Page extract:
=-=-=
If f(x,y,z)=0 defines z=z(x,y),
$\displaystyle f_x+f_z\frac{\partial z}{\partial x}=0$
$\displaystyle f_y+f_z\frac{\partial z}{\partial y}=0$
This turns out to be crucial to a proof of Implicit Function Theorem based on Fundamental Theorem.

Fundamental Theorem (Taylor, Advanced Calculus)
Let $\displaystyle f(x_1,..,x_n)$ be defined in an open set S, have continuous first partial derivatives, $\displaystyle f(p_0)=0$ and $\displaystyle f_{x_n}(p_0)\neq0$. Then
f(p)=0 and $\displaystyle x_n=x_n(x_1,..,x_{n-1})$ in a neighborhood of $\displaystyle p_0$.

Implicit Function Theorem
Given f(x,y), condensed notation, with continuous partial derivatives in S, $\displaystyle f(p_0)=0$, and $\displaystyle |f_y|_{p_0}\neq0$. Then f(x,y)=0 and f(x,y(x))=0 in a neighborhood of $\displaystyle p_0$.
=-=-=
Data extract:
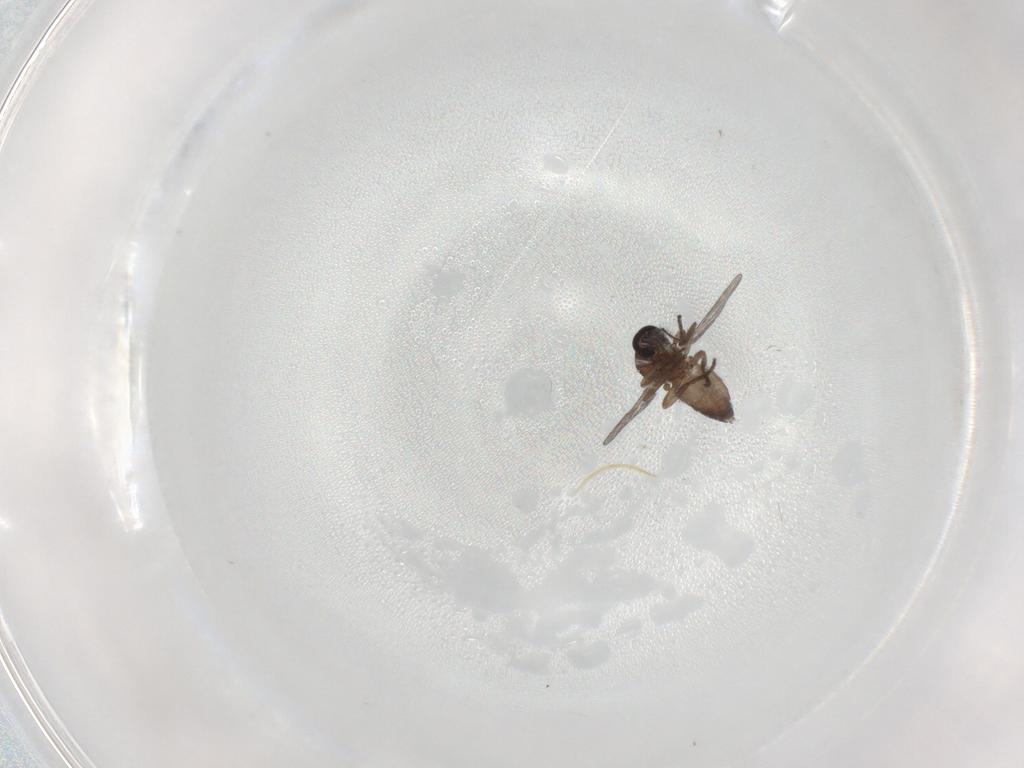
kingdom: Animalia
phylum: Arthropoda
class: Insecta
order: Diptera
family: Ceratopogonidae
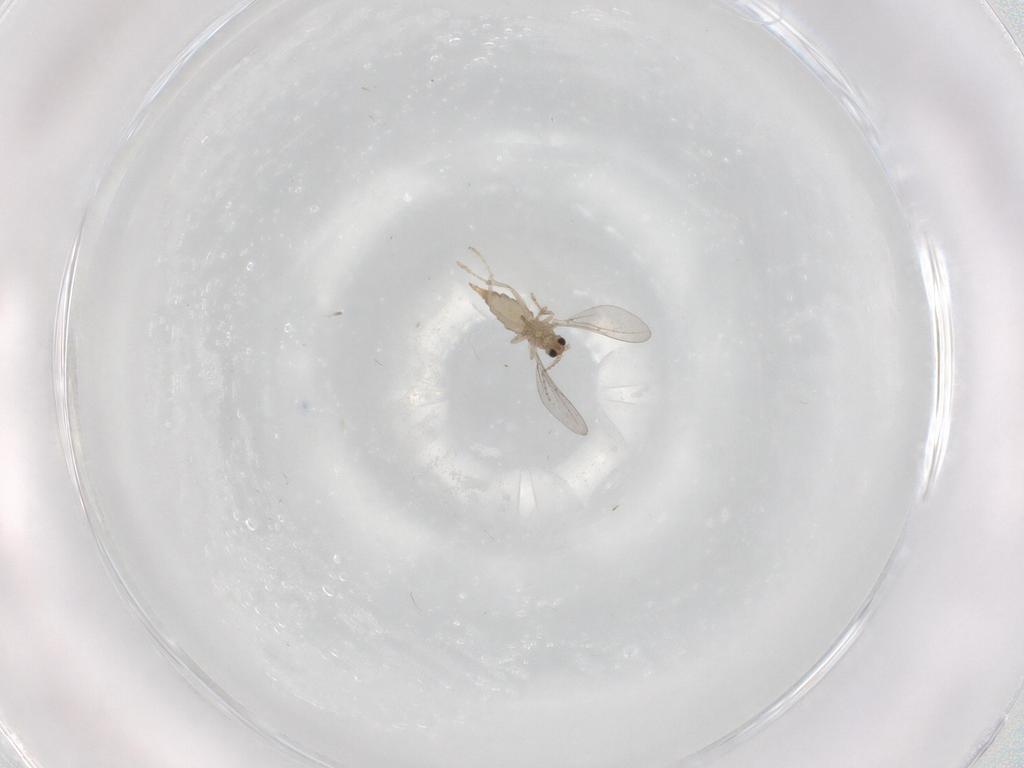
=-=-=
Continue the passage on the implicit function theorem above, starting after its final sentence.

Response to this task:
Suppose f(x,y) satisfying these conditions is
$\displaystyle f_1(x,y_1,y_2)\\
f_2(x,y_1,y_2)$
$\displaystyle |f_y|_{p_0}= \left .\frac{\partial( f_1,f_2)}{\partial (y_1,y_2) }\right |_{p_0}=
\begin{vmatrix}\frac{\partial f_1}{\partial y_1} &\frac{\partial f_1}{\partial y_2} \\ \frac{\partial f_2 }{\partial y_1} & \frac{\partial f_2}{\partial y_2}
\end{vmatrix}_{p_0}\neq 0
$
Then
$\displaystyle f_1(x,y_1,y_2)=0\\
f_2(x,y_1,y_2)=0$

If $\displaystyle \frac{\partial f_1}{\partial y_2} \neq 0$ then $\displaystyle y_2=y_2(x,y_1)$, (Fundamental Theorem) then
f$\displaystyle _2(x,y_1,y_2(x,y_1))=0$
If $\displaystyle \frac{\partial f_2}{\partial y_1} \neq 0, y_1=y_1(x),$
$\displaystyle \left .\frac{\partial f_2}{\partial y_1} \right |_{x}=
\left .\frac{\partial f_2}{\partial y_1}\right |_{x,x_2} +
\left .\frac{\partial f_2}{\partial y_2}\right |_{x,y_1} \left .\frac{\partial y_2}{\partial y_1} \right |_{x}$
and you need
$\displaystyle \left .\frac{\partial y_2}{\partial y_1} \right |_{x}$, which you get from top of this post.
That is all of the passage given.